┌─ DATA TERSEDIA
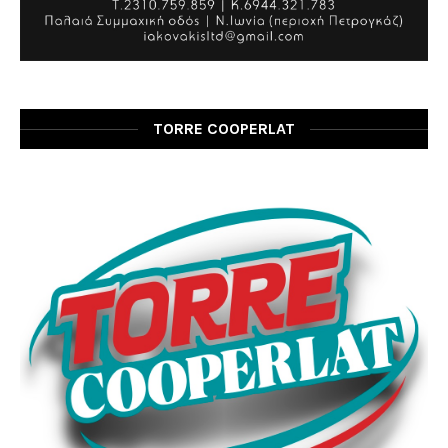
TORRE COOPERLAT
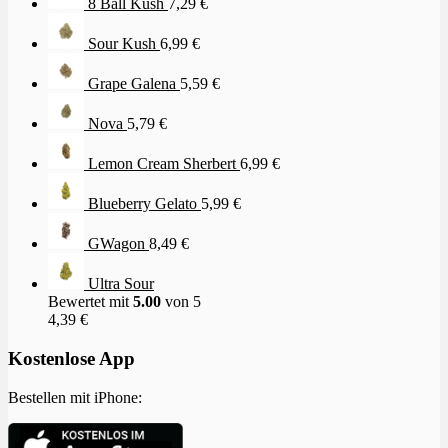
8 Ball Kush
7,29
€
Sour Kush
6,99
€
Grape Galena
5,59
€
Nova
5,79
€
Lemon Cream Sherbert
6,99
€
Blueberry Gelato
5,99
€
GWagon
8,49
€
Ultra Sour
Bewertet mit
5.00
von 5
4,39
€
Kostenlose App
Bestellen mit iPhone:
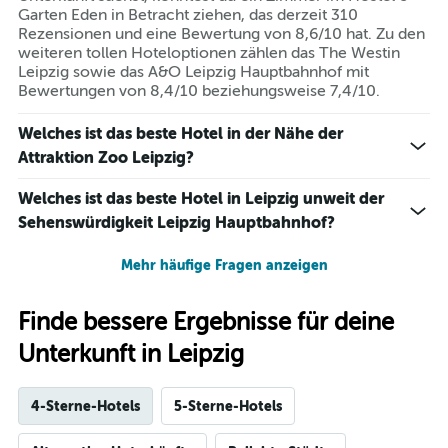
Garten Eden in Betracht ziehen, das derzeit 310
Rezensionen und eine Bewertung von 8,6/10 hat. Zu den
weiteren tollen Hoteloptionen zählen das The Westin
Leipzig sowie das A&O Leipzig Hauptbahnhof mit
Bewertungen von 8,4/10 beziehungsweise 7,4/10.
Welches ist das beste Hotel in der Nähe der
Attraktion Zoo Leipzig?
Welches ist das beste Hotel in Leipzig unweit der
Sehenswürdigkeit Leipzig Hauptbahnhof?
Mehr häufige Fragen anzeigen
Finde bessere Ergebnisse für deine
Unterkunft in Leipzig
4-Sterne-Hotels
5-Sterne-Hotels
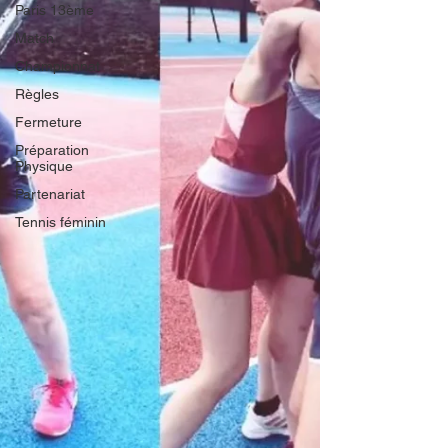
Paris 13ème
Match
Championnat
Règles
Fermeture
Préparation
Physique
Partenariat
Tennis féminin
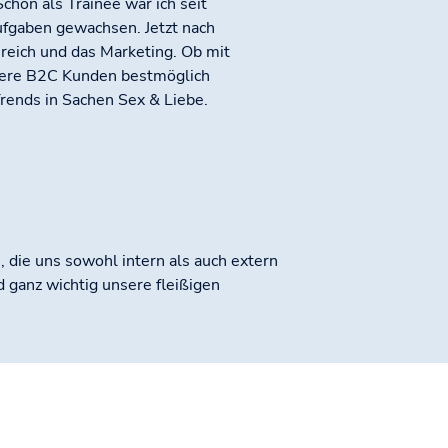
hon als Trainee war ich seit
fgaben gewachsen. Jetzt nach
eich und das Marketing. Ob mit
nsere B2C Kunden bestmöglich
ends in Sachen Sex & Liebe.
 die uns sowohl intern als auch extern
d ganz wichtig unsere fleißigen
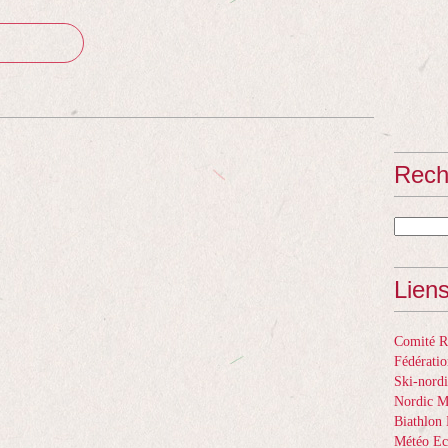
Rech
Lien
Comité Ré
Fédératio
Ski-nordi
Nordic 
Biathlon 
Météo Ec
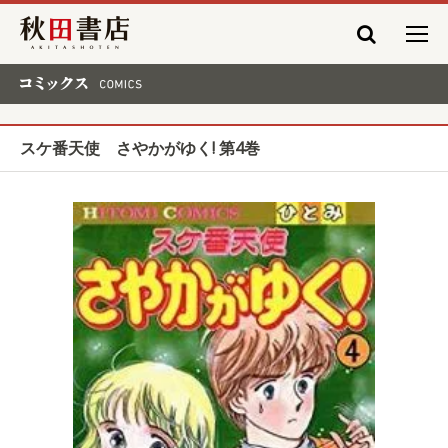
秋田書店
コミックス COMICS
スケ番天使 さやかがゆく! 第4巻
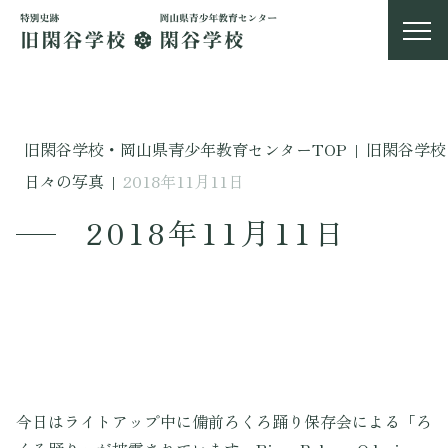
旧閑谷学校・岡山県青少年教育センターTOP
|
旧閑谷学校
日々の写真
|
2018年11月11日
2018年11月11日
今日はライトアップ中に備前ろくろ踊り保存会による「ろ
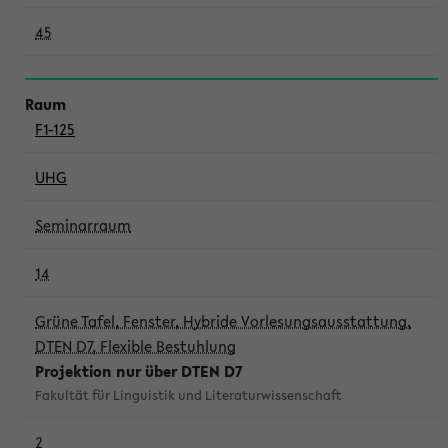
45
F1-125
UHG
Seminarraum
14
Grüne Tafel, Fenster, Hybride Vorlesungsausstattung,
DTEN D7, Flexible Bestuhlung
Projektion nur über DTEN D7
Fakultät für Linguistik und Literaturwissenschaft
2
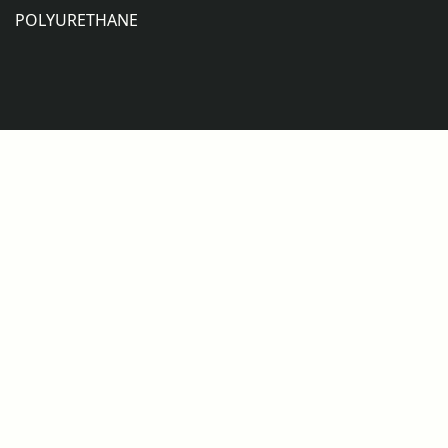
POLYURETHANE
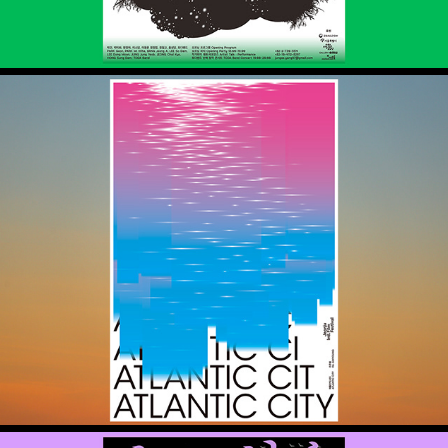
100films100posters – 애틀랜틱 시티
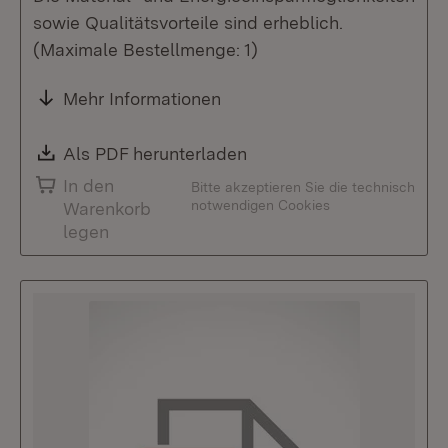
sowie Qualitätsvorteile sind erheblich.
(Maximale Bestellmenge: 1)
Mehr Informationen
Download:
Als PDF herunterladen
(Öffnet in neuem Fenste
In den
Bitte akzeptieren Sie die technisch
notwendigen Cookies
Warenkorb
legen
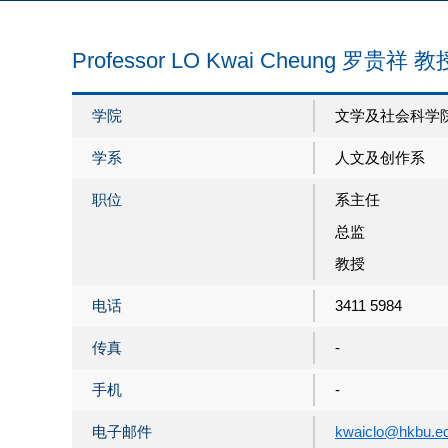
Professor LO Kwai Cheung 罗贵祥 教
学院
文学及社会科学
学系
人文及创作系
职位
系主任
总监
教授
电话
3411 5984
传真
-
手机
-
电子邮件
kwaiclo@hkbu.e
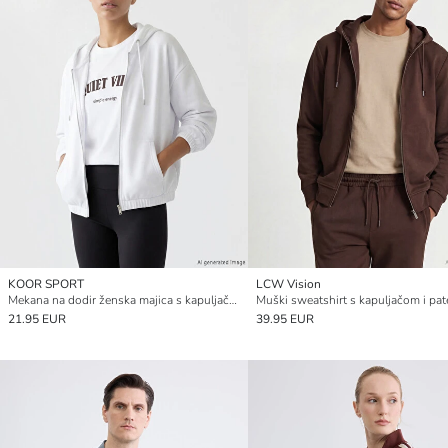
KOOR SPORT
LCW Vision
Mekana na dodir ženska majica s kapuljačom s patentnim zatvaračem
Muški sweatshirt s kapuljačom i pa
21.95 EUR
39.95 EUR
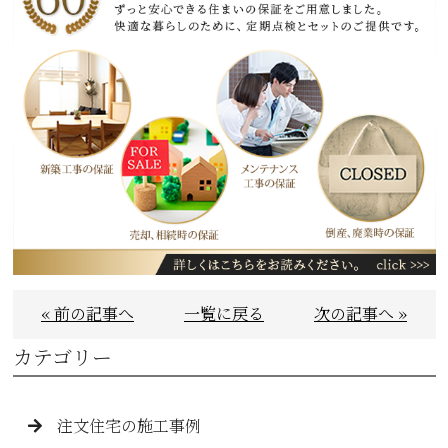
« 前の記事へ
一覧に戻る
次の記事へ »
カテゴリー
注文住宅の施工事例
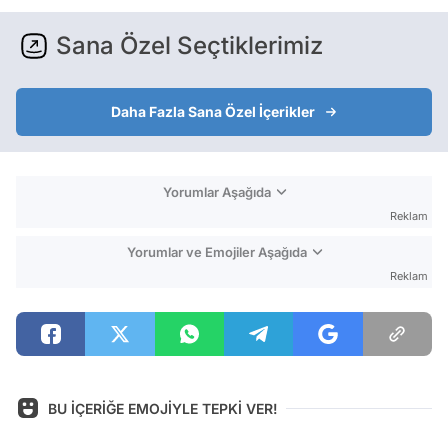
Sana Özel Seçtiklerimiz
Daha Fazla Sana Özel İçerikler
Yorumlar Aşağıda
Reklam
Yorumlar ve Emojiler Aşağıda
Reklam
BU İÇERİĞE EMOJİYLE TEPKİ VER!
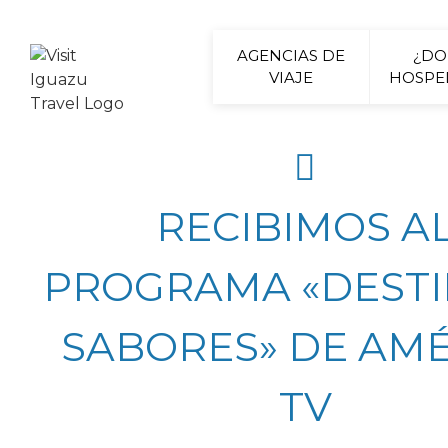
AGENCIAS DE
¿D
VIAJE
HOSPE
RECIBIMOS A
PROGRAMA «DESTI
SABORES» DE AMÉ
TV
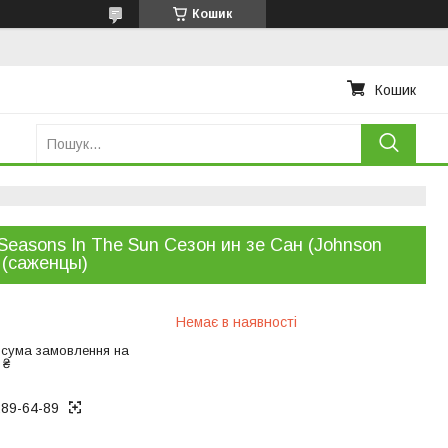
Кошик
Кошик
Seasons In The Sun Сезон ин зе Сан (Johnson
 (саженцы)
Немає в наявності
 сума замовлення на
 ₴
289-64-89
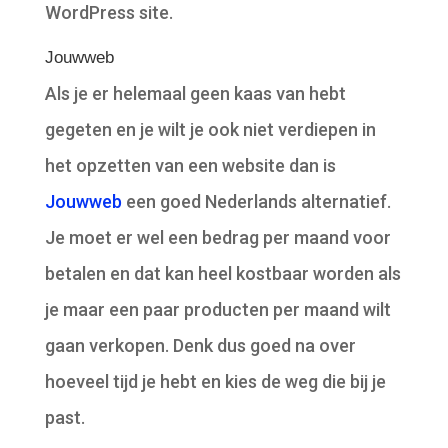
WordPress site.
Jouwweb
Als je er helemaal geen kaas van hebt
gegeten en je wilt je ook niet verdiepen in
het opzetten van een website dan is
Jouwweb
een goed Nederlands alternatief.
Je moet er wel een bedrag per maand voor
betalen en dat kan heel kostbaar worden als
je maar een paar producten per maand wilt
gaan verkopen. Denk dus goed na over
hoeveel tijd je hebt en kies de weg die bij je
past.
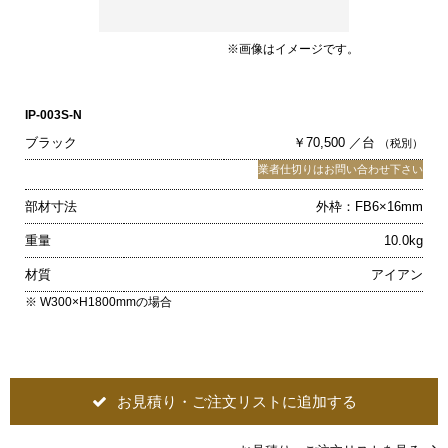
※画像はイメージです。
IP-003S-N
ブラック
￥70,500 ／台
（税別）
業者仕切りはお問い合わせ下さい
部材寸法
外枠：FB6×16mm
重量
10.0kg
材質
アイアン
※ W300×H1800mmの場合
お見積り・ご注文リストに追加する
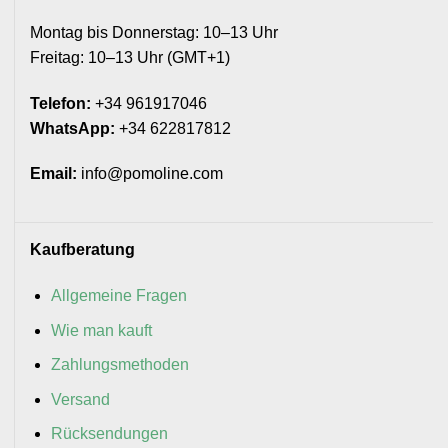
Montag bis Donnerstag: 10–13 Uhr
Freitag: 10–13 Uhr (GMT+1)
Telefon:
+34 961917046
WhatsApp:
+34 622817812
Email:
info@pomoline.com
Kaufberatung
Allgemeine Fragen
Wie man kauft
Zahlungsmethoden
Versand
Rücksendungen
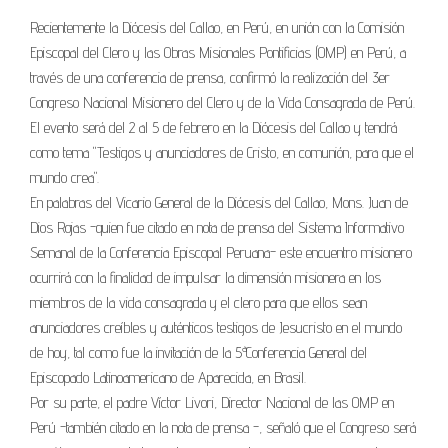
Recientemente la Diócesis del Callao, en Perú, en unión con la Comisión
Episcopal del Clero y las Obras Misionales Pontificias (OMP) en Perú, a
través de una conferencia de prensa, confirmó la realización del 3er
Congreso Nacional Misionero del Clero y de la Vida Consagrada de Perú.
El evento será del 2 al 5 de febrero en la Diócesis del Callao y tendrá
como tema "Testigos y anunciadores de Cristo, en comunión, para que el
mundo crea".
En palabras del Vicario General de la Diócesis del Callao, Mons. Juan de
Dios Rojas -quien fue citado en nota de prensa del Sistema Informativo
Semanal de la Conferencia Episcopal Peruana- este encuentro misionero
ocurrirá con la finalidad de impulsar la dimensión misionera en los
miembros de la vida consagrada y el clero para que ellos sean
anunciadores creíbles y auténticos testigos de Jesucristo en el mundo
de hoy, tal como fue la invitación de la 5ª Conferencia General del
Episcopado Latinoamericano de Aparecida, en Brasil.
Por su parte, el padre Víctor Livori, Director Nacional de las OMP en
Perú -también citado en la nota de prensa -, señaló que el Congreso será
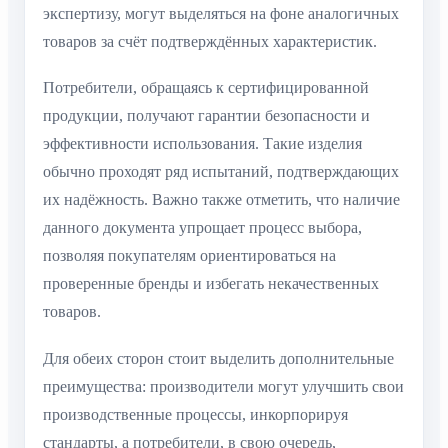
экспертизу, могут выделяться на фоне аналогичных
товаров за счёт подтверждённых характеристик.
Потребители, обращаясь к сертифицированной
продукции, получают гарантии безопасности и
эффективности использования. Такие изделия
обычно проходят ряд испытаний, подтверждающих
их надёжность. Важно также отметить, что наличие
данного документа упрощает процесс выбора,
позволяя покупателям ориентироваться на
проверенные бренды и избегать некачественных
товаров.
Для обеих сторон стоит выделить дополнительные
преимущества: производители могут улучшить свои
производственные процессы, инкорпорируя
стандарты, а потребители, в свою очередь,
└─
**YANG DIKERJAKAN:** Ganti "Seminarraum" dengan "Hörsaal" pada baris mulai dari yang memuat "旧閑谷学校・岡山県青少年教育センターTOP" hingga yang memuat "Rücksendungen". Setelah itu, tuliskan kembali baris-baris tersebut tanpa gambar dan tanpa perubahan lain.

**JAWABAN TUGAS:**
旧閑谷学校・岡山県青少年教育センターTOP
|
旧閑谷学校
日々の写真
|
2018年11月11日
2018年11月11日
今日はライトアップ中に備前ろくろ踊り保存会による「ろ
45
F1-125
UHG
Hörsaal
14
Grüne Tafel, Fenster, Hybride Vorlesungsausstattung,
DTEN D7, Flexible Bestuhlung
Projektion nur über DTEN D7
Fakultät für Linguistik und Literaturwissenschaft
2
POLYURETHANE
100films100posters – 애틀랜틱 시티
sowie Qualitätsvorteile sind erheblich.
(Maximale Bestellmenge: 1)
Mehr Informationen
Download:
Als PDF herunterladen
(Öffnet in neuem Fenste
In den
Bitte akzeptieren Sie die technisch
notwendigen Cookies
Warenkorb
legen
Professor LO Kwai Cheung 罗贵祥 教
学院
文学及社会科学
学系
人文及创作系
职位
系主任
总监
教授
电话
3411 5984
传真
-
手机
-
电子邮件
kwaiclo@hkbu.e
KOOR SPORT
LCW Vision
Mekana na dodir ženska majica s kapuljačom s patentnim zatvaračem
Muški sweatshirt s kapuljačom i pa
21.95 EUR
39.95 EUR
« 前の記事へ
一覧に戻る
次の記事へ »
カテゴリー
注文住宅の施工事例
Sana Özel Seçtiklerimiz
Daha Fazla Sana Özel İçerikler
Yorumlar Aşağıda
Reklam
Yorumlar ve Emojiler Aşağıda
Reklam
BU İÇERİĞE EMOJİYLE TEPKİ VER!
AGENCIAS DE
¿D
VIAJE
HOSPE
RECIBIMOS A
PROGRAMA «DESTI
SABORES» DE AMÉ
TV
Кошик
Кошик
Seasons In The Sun Сезон ин зе Сан (Johnson
 (саженцы)
Немає в наявності
 сума замовлення на
 ₴
289-64-89
WordPress site.
Jouwweb
Als je er helemaal geen kaas van hebt
gegeten en je wilt je ook niet verdiepen in
het opzetten van een website dan is
Jouwweb
een goed Nederlands alternatief.
Je moet er wel een bedrag per maand voor
betalen en dat kan heel kostbaar worden als
je maar een paar producten per maand wilt
gaan verkopen. Denk dus goed na over
hoeveel tijd je hebt en kies de weg die bij je
past.
※画像はイメージです。
IP-003S-N
ブラック
￥70,500 ／台
（税別）
業者仕切りはお問い合わせ下さい
部材寸法
外枠：FB6×16mm
重量
10.0kg
材質
アイアン
※ W300×H1800mmの場合
お見積り・ご注文リストに追加する
Montag bis Donnerstag: 10–13 Uhr
Freitag: 10–13 Uhr (GMT+1)
Telefon:
+34 961917046
WhatsApp:
+34 622817812
Email:
info@pomoline.com
Kaufberatung
Allgemeine Fragen
Wie man kauft
Zahlungsmethoden
Versand
Rücksendungen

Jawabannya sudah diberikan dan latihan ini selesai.